Once you have the DNS information, you need to log in to your domain name panel at the registrar's website, and insert your domain name servers information there. It is a matter of copying, pasting and saving —not really a big deal.

To know where to put them, you need to look for something similar to "manage your domains" first, and something similar to "manage your domain name servers" afterwards. Every registrar will have a different panel screen, so I won't be able to give an exact method.

DNS for a blog? Blogs with your own domain name?

In case of blogs, it is not different from what you have read above, except for the fact some blog platforms provide you with the hosting.

+ For Wordpress or MovableType blogs, the instructions are the same as above. You will need to install Wordpress or MovableType in your hosting platform to continue.

+ For Blogger/Blogspot blogs, the instructions have two steps: First, you move your domain name's DNS information to ghs.google.com (Blogger hosting DNS); and then you go to your Blogger account, and switch your publishing settings to publishing with your own domain name. Save and you are done.

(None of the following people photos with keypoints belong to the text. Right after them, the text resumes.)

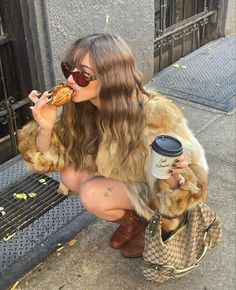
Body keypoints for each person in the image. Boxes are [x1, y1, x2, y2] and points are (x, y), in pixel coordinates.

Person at [18, 33, 208, 258]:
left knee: (92, 194)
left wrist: (173, 180)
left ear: (111, 78)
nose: (70, 80)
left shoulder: (154, 116)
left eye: (83, 76)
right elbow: (49, 157)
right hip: (123, 181)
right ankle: (135, 222)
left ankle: (152, 225)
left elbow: (192, 179)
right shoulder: (80, 110)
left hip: (154, 188)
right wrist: (46, 127)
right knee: (70, 175)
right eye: (69, 70)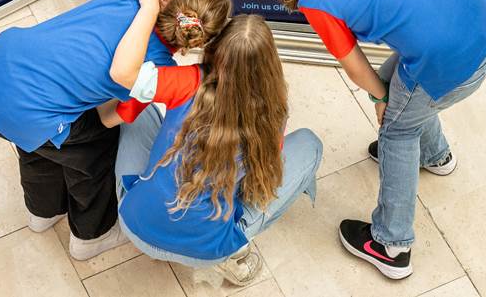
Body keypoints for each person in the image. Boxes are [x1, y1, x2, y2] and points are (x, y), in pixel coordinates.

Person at [260, 0, 486, 280]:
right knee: (403, 90)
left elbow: (354, 63)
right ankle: (437, 156)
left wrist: (379, 99)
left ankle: (392, 245)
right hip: (481, 24)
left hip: (448, 62)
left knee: (397, 127)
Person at [0, 0, 232, 261]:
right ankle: (91, 236)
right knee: (94, 146)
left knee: (42, 143)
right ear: (196, 43)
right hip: (23, 112)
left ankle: (42, 213)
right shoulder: (156, 73)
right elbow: (108, 117)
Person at [104, 14, 322, 285]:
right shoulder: (273, 114)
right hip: (205, 252)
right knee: (310, 145)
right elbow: (261, 181)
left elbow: (127, 78)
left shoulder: (188, 81)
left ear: (214, 49)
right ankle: (232, 255)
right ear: (270, 65)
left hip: (136, 226)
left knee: (137, 110)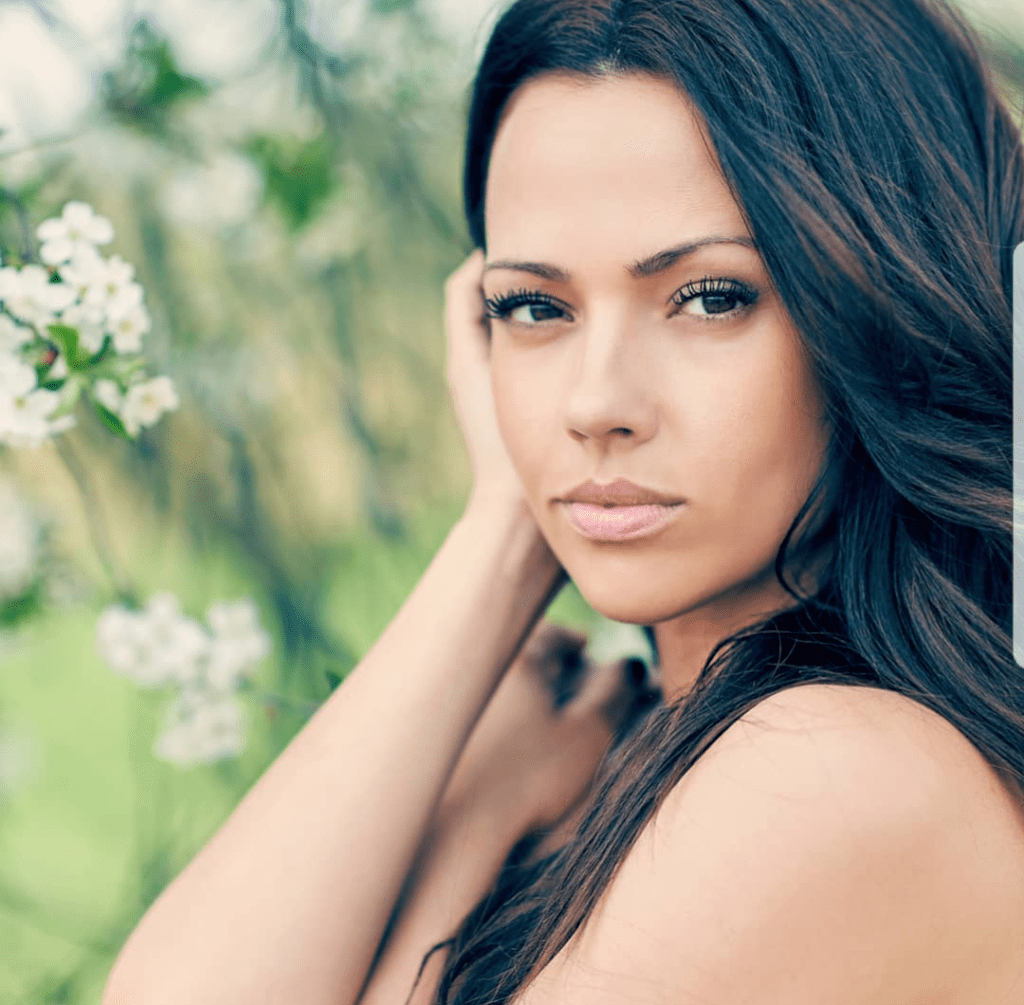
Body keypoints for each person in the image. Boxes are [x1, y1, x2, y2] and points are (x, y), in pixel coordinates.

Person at [101, 0, 1024, 1002]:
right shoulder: (625, 741)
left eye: (711, 297)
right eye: (533, 308)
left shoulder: (841, 770)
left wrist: (473, 825)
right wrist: (501, 534)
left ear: (886, 305)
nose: (593, 406)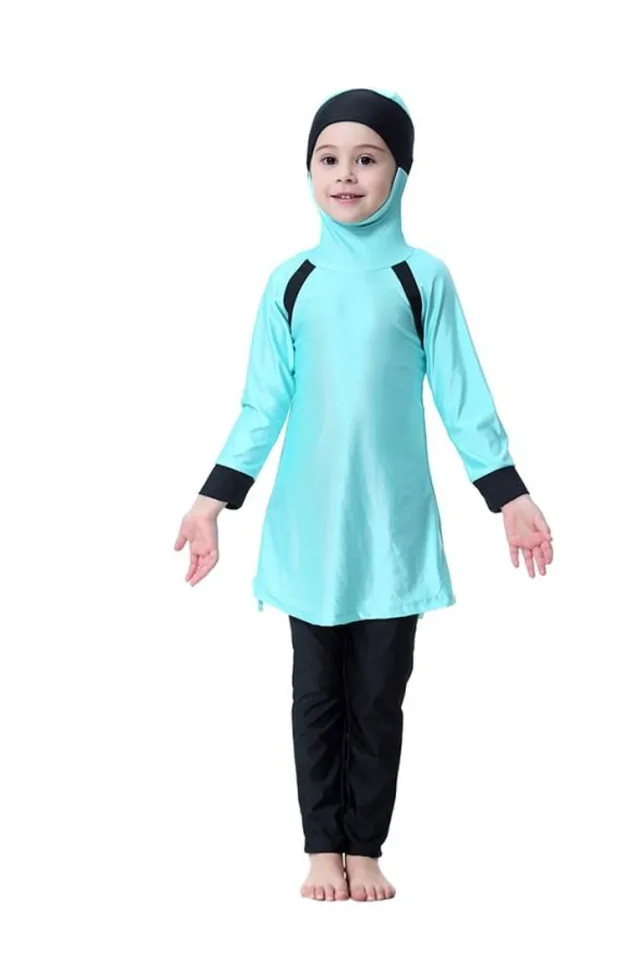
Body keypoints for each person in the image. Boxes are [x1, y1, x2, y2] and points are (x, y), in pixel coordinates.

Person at [174, 87, 554, 902]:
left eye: (367, 158)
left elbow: (461, 394)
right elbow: (262, 404)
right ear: (308, 170)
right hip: (310, 529)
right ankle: (322, 846)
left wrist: (509, 494)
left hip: (390, 530)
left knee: (379, 697)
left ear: (401, 171)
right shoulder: (291, 280)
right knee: (315, 694)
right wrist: (211, 501)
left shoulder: (423, 278)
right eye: (329, 158)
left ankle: (365, 846)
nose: (345, 174)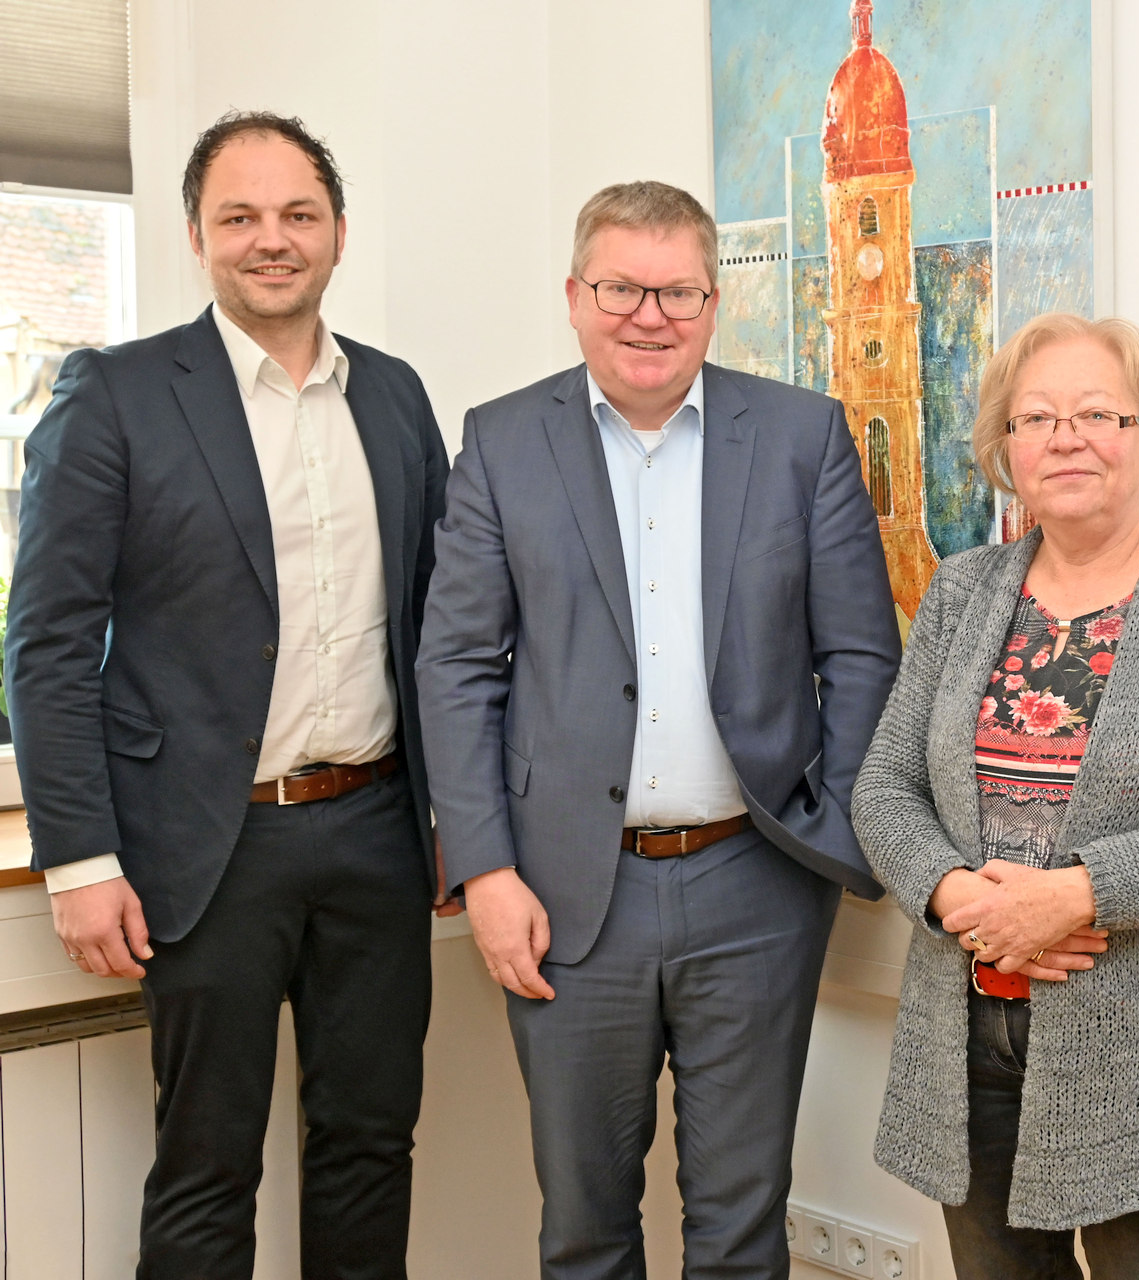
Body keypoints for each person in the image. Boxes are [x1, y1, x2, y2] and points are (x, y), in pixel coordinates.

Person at [414, 179, 900, 1280]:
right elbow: (453, 665)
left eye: (677, 289)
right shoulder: (500, 442)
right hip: (563, 894)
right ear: (576, 297)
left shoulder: (798, 435)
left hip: (756, 884)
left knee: (741, 1224)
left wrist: (830, 831)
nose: (650, 314)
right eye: (624, 287)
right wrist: (486, 869)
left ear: (712, 301)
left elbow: (863, 652)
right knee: (585, 1228)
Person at [4, 111, 450, 1278]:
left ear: (338, 234)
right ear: (196, 232)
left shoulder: (396, 399)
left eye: (298, 214)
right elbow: (47, 641)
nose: (272, 240)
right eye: (241, 216)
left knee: (369, 1147)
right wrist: (81, 857)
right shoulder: (116, 393)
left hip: (377, 832)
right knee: (205, 1166)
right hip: (205, 848)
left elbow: (444, 634)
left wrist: (462, 819)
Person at [853, 312, 1139, 1280]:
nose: (1065, 436)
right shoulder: (962, 591)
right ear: (1006, 449)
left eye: (1098, 412)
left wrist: (1073, 895)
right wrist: (958, 896)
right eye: (1036, 416)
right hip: (966, 1030)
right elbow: (884, 783)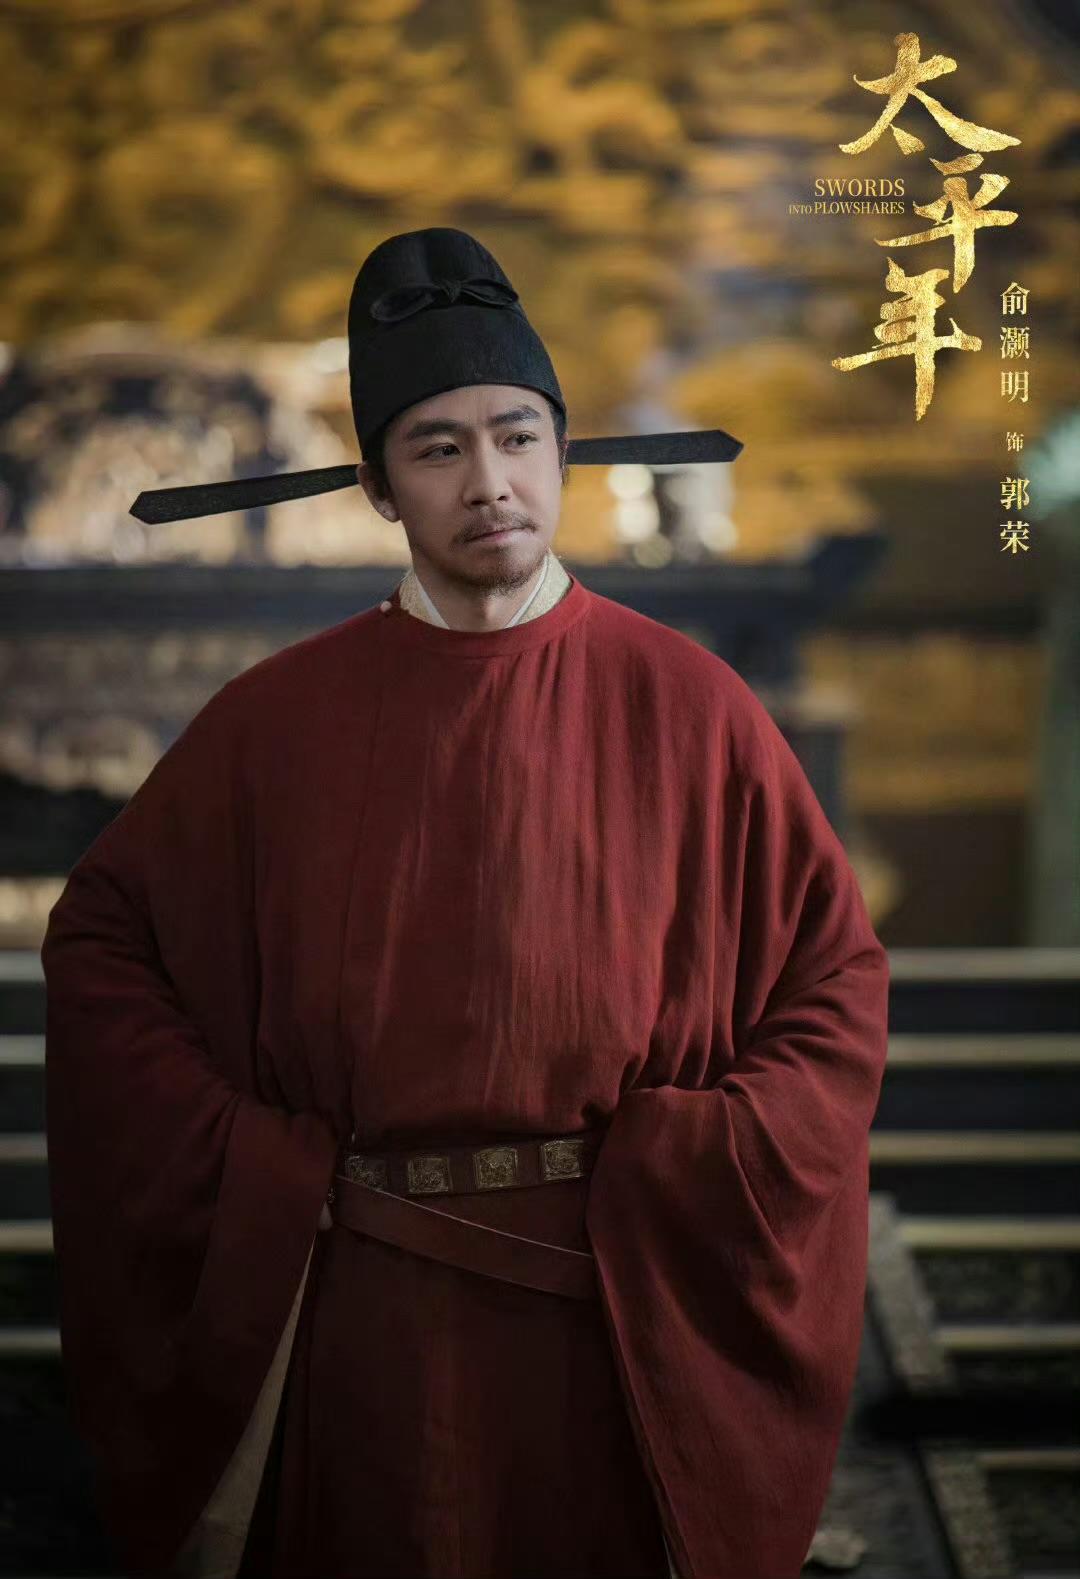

+ For Tumblr blogs, you do not need to edit your DNS. What you need to do instead is to point the A-record to their IP address 72.32.231.8; and then indicate Tumblr you will use your own domain name in the customized dashboard.

Mind, the A-record is an advance feature of domain name administration, not something to play around with. Do not edit it if it is not necessary.

Lastly, you must know DNS changes are not automatic in any case. You must always wait until the servers can replicate the changes to see your domain name pointing to your default web page. It is a normal process, and takes within 10 minutes to 24 hours, depending on a number of factors.

If you ever need to move your website from one hosting to another, or to your own server, you only need to change your DNS information again.